Written by AskTheLawyers.com™ on behalf of Chaim Steinberger with Chaim Steinberger, P.C..
Deciding whether or not to get a divorce is a difficult decision—one that can bring significant emotional, physical, and financial upheaval. Below, you will find some common warning signs of divorce, and ways through which potential problems may be resolved.
Warning Sign #1: You and your partner lack communication in your relationship.
This is often a sign of trouble in a marriage, and a lack of communication—or healthy communication—is a factor in the dissolution of many relationships that end in divorce. For your marriage to be successful, you and your partner must figure out what kinds of communication work for each of you, and how to effectively resolve problems. Small problems that go unaddressed can lead to larger marital rifts, and it is much easier to communicate about smaller issues and work to resolve them than it is to let them lead to negative feelings and, ultimately, divorce.
Warning Sign #2: You and your partner have different ideas about how money should be spent or saved.
Another leading factor in divorce is the difference in how each half of a married couple wants to spend income. Some partners may prefer to save large amounts of money for future plans and live frugally, while others may want to spend money in the short-term on present desires. If you and your spouse have different ways of handling money, you need to discuss them before either partner begins to feel resentment about the other’s habits.
If there is a discrepancy in income between the two of you, it should also be addressed. Any legal documents, like prenups or postnups, should be discussed. Discussing your desires and goals involving money may help you begin to resolve issues of incompatibility. If you decline to address these topics, you could be setting yourself and your partner up for emotional and financial trouble down the line.
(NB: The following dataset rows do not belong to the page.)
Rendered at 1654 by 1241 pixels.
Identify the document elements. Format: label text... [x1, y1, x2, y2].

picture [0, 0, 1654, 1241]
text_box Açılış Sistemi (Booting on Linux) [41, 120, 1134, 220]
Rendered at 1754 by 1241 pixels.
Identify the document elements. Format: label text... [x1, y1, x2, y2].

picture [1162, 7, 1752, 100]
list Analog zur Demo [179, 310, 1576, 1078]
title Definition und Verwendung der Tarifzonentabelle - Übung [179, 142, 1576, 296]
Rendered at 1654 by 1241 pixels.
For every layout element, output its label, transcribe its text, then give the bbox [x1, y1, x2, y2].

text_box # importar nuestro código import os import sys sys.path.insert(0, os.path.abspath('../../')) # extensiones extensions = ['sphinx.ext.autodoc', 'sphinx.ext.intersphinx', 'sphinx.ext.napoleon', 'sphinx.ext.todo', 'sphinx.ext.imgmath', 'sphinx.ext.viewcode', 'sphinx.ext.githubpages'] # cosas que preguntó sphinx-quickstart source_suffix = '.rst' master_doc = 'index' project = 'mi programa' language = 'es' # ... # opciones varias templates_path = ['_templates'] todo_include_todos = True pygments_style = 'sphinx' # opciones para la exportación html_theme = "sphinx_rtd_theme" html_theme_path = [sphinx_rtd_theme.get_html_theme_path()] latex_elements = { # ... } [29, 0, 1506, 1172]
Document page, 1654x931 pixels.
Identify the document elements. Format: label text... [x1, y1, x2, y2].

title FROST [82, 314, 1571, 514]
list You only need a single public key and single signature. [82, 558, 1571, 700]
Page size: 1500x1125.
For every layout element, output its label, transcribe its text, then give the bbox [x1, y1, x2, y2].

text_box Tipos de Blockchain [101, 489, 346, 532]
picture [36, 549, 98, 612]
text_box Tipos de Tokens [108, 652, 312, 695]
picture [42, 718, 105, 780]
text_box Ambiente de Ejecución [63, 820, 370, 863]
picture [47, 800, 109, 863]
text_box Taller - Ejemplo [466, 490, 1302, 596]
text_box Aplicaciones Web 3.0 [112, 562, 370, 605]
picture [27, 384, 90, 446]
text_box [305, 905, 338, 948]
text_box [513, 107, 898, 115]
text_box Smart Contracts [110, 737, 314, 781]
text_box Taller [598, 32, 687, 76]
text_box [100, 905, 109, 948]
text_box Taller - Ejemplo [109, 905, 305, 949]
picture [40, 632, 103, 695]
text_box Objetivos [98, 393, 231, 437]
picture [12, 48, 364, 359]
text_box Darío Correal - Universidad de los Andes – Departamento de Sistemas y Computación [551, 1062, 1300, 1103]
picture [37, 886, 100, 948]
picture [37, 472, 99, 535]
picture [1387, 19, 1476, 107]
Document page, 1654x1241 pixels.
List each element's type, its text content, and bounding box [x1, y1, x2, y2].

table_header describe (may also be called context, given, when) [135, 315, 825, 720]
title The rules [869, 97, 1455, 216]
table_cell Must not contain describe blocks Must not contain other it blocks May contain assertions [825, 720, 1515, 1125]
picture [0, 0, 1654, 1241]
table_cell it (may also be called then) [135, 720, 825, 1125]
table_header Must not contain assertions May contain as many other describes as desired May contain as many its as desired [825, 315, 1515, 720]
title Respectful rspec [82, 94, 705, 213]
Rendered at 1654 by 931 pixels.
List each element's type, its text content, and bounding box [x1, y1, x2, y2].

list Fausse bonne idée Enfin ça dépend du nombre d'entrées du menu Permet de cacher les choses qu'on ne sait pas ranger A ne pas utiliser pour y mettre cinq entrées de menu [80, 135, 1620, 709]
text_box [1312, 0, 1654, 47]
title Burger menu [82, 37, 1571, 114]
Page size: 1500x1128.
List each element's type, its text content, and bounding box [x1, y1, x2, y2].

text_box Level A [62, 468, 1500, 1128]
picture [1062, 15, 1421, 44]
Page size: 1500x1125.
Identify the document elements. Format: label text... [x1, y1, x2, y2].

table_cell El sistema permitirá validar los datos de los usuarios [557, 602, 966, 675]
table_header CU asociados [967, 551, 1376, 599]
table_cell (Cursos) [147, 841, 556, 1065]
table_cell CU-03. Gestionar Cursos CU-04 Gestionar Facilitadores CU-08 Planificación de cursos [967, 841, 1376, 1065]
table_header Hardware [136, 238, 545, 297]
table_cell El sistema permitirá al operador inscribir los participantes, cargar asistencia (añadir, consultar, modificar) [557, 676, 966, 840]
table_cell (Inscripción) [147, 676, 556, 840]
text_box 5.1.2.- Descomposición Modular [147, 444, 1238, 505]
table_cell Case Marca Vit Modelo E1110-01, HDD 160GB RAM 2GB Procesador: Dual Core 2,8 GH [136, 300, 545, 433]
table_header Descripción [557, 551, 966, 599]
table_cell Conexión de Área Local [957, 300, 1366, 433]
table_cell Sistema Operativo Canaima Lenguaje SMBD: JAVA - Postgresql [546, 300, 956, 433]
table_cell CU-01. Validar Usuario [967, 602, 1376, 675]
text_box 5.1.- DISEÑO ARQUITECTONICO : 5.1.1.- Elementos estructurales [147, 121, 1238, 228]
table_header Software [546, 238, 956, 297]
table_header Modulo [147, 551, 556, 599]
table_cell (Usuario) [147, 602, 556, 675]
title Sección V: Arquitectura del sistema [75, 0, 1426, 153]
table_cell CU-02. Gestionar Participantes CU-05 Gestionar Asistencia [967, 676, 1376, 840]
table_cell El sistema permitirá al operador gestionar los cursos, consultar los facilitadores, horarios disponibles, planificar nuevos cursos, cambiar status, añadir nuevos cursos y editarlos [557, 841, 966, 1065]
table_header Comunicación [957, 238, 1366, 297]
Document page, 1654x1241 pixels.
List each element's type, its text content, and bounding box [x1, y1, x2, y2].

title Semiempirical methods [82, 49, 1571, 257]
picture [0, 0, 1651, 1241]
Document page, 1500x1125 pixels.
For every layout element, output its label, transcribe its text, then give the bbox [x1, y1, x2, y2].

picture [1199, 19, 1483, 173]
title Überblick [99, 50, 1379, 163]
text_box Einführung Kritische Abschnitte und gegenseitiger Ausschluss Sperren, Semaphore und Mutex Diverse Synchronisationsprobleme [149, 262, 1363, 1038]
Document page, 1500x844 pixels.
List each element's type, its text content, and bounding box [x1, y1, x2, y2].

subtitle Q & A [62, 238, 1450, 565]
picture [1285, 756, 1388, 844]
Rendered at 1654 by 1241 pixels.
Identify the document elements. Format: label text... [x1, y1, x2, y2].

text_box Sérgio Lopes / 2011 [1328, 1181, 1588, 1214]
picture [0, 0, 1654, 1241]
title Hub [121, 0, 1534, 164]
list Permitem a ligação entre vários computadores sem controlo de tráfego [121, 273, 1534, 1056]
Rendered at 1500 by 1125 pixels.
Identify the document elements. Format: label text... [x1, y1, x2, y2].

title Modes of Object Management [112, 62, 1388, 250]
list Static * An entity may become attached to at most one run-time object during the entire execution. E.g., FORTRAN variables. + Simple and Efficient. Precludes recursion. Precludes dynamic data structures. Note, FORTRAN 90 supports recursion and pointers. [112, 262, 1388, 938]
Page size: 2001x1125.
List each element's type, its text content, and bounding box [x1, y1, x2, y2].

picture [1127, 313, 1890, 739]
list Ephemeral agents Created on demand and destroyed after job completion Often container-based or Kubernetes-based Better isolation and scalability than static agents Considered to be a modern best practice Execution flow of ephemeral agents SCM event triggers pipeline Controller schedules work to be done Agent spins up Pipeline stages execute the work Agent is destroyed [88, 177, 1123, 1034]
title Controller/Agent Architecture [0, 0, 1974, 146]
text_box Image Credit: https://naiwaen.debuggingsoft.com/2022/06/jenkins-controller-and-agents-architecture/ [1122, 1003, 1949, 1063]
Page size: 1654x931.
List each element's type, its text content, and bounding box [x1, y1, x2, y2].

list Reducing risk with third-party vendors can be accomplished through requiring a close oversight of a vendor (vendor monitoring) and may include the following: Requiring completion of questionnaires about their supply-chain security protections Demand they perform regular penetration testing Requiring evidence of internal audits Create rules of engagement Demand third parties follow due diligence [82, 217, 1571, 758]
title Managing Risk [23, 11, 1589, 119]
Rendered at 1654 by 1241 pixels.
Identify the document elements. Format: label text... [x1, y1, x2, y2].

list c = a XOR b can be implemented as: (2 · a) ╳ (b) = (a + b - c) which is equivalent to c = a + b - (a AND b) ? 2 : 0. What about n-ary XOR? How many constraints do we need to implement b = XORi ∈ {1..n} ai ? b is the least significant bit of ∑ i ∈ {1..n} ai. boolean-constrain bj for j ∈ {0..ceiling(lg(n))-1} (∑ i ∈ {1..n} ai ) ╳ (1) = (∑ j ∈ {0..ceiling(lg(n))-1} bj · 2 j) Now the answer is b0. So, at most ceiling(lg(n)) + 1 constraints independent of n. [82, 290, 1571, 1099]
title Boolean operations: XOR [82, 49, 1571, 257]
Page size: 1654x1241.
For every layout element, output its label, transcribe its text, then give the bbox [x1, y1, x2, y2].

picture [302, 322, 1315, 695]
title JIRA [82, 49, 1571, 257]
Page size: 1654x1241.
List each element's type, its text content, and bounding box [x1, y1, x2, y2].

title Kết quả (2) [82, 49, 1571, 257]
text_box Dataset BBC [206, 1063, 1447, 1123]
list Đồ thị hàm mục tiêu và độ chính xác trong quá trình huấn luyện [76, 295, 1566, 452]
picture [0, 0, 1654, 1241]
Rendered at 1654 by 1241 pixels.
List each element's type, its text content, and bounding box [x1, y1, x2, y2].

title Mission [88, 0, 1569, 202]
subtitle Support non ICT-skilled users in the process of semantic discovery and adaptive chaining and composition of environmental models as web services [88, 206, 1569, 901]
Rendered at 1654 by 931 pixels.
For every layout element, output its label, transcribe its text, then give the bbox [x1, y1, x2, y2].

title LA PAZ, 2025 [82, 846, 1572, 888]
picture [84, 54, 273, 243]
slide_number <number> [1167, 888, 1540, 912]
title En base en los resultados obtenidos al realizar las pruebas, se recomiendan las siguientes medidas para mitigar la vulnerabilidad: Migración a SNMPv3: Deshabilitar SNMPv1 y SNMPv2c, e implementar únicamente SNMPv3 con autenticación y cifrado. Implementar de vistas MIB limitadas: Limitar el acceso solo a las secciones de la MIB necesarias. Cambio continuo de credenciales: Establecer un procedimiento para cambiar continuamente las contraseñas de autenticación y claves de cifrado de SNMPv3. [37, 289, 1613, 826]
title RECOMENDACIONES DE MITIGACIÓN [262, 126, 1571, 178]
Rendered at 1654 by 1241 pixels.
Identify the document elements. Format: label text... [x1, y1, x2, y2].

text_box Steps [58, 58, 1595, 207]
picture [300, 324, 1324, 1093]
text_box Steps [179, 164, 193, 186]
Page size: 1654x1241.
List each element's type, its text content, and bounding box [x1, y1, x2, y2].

Potential Resolution #1: Seek counseling to help gain perspective on controversial issues.
Whether you are fighting over communication, money, or anything else, it is always wise to seek help from a professional third party. Marital counselors create an environment where both partners can discuss problems, and they often suggest ways in which partners can compromise and achieve their individual and common goals. Find a marriage counselor who offers advice on your specific needs.
Potential Resolution #2: If divorce is inevitable, strive to do it amicably.
If you and your partner find that you are heading toward divorce—despite genuine efforts to solve problems and increase communication—do your best to ensure that the proceedings are fair for both parties and that other family members are given reasonable and appropriate explanations. Children, especially, may need to have conversations with both partners and/or a counselor in order to mitigate negative feelings about the end of the marriage. Throughout the process, remind yourself to treat your partner with respect and allow assets and other shared interests be divided accordingly. By doing so, you can keep the relationship healthy and honest.